Brits don’t care about the price of milk, Kaleb Cooper has said, as he urged shoppers to buy more locally-made produce.
The Clarkson’s Farm star told City AM that farmers would be “very, very grateful” for price rises if passed on to producers amid a battle to stay profitable in the face of higher costs.
Speaking at the pre-match launch of the first TV advert for Jeremy Clarkson’s Hawkstone, Cooper said: “You can sell your produce to a supermarket and there’s a middle [man] taking a slice of the profit, so therefore, unfortunately who takes the hit? It’s always the farmers.”
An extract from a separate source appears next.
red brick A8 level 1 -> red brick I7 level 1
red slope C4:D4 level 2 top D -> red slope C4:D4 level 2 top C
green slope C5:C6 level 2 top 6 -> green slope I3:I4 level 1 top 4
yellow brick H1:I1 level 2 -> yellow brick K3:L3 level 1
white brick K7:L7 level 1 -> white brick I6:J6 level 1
“The government and everyone else knows that in a way, they know they can rely on that farmer waking up and milking their cows because they love their cows more than they love their family sometimes.”
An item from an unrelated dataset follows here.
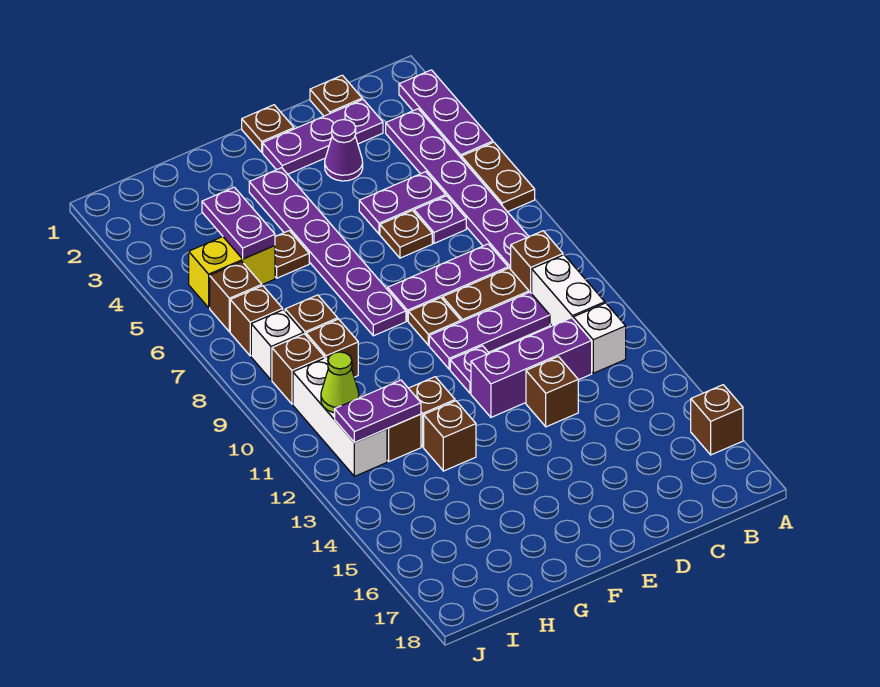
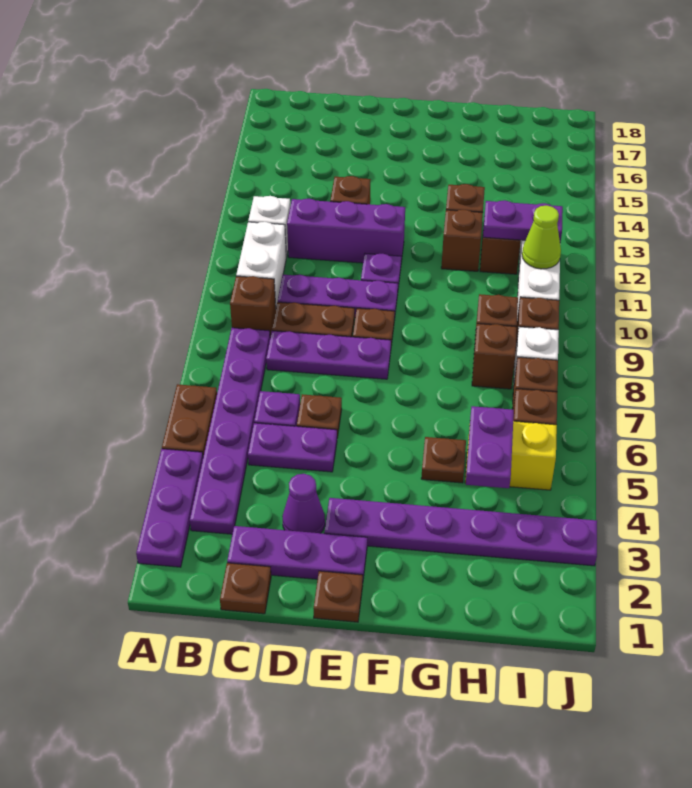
brown brick A16 level 1 -> none
purple plate F3:F8 level 1 -> purple plate E3:J3 level 1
“Everybody walks into that supermarket or local shop and grabs that pint of milk because actually they don’t care [about] the price of it… actually if they paid the farmer 10p per litre more, and it actually goes to the farmer, would the general public know? No.
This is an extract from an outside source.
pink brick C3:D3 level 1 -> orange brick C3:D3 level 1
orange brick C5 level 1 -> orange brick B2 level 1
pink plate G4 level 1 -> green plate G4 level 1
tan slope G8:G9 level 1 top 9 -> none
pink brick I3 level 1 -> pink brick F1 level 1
“I’ll tell you who would know, the farmer, and they’d be very, very grateful for it.”
Figures released by the Office for National Statistics earlier this week showed inflation stood at 2.8 per cent in the twelve months for May in signs the energy cost rises earlier this year had yet to filter through to prices on supermarket shelves.
Food and non-alcoholic drinks prices rose 2.2 per cent, a slowdown compared to the 3 per cent reported for April – but milk prices were among the fastest growing, up 7.2 per cent since last year.
Kaleb Cooper throws weight behind farming co-operatives
Cooper said farming co-operatives will be critical to continued survival of British farms.
“I think you could ask every single one of the people that are in the co-operative and they would be very grateful to be in it because they’re selling their produce at a great price.”
For Kaleb, though, it’s not just about the fairer prices, but also the rare satisfaction of farmers to enjoy their own goods: “When a farmer sells their produce to a wholesaler, they never get a chance to eat it.”
“I want to enjoy the stuff I’ve actually grown myself, if I go to the Farmer’s Dog [Jeremy Clarkson’s pub] and have a roast dinner I’ll know that I’ve grown the potatoes there.”
Asked why British farmers still do the physically punishing work to produce food, Cooper summed it up: “The reason farmers do what they do is because it’s a way of life. It’s not a job.”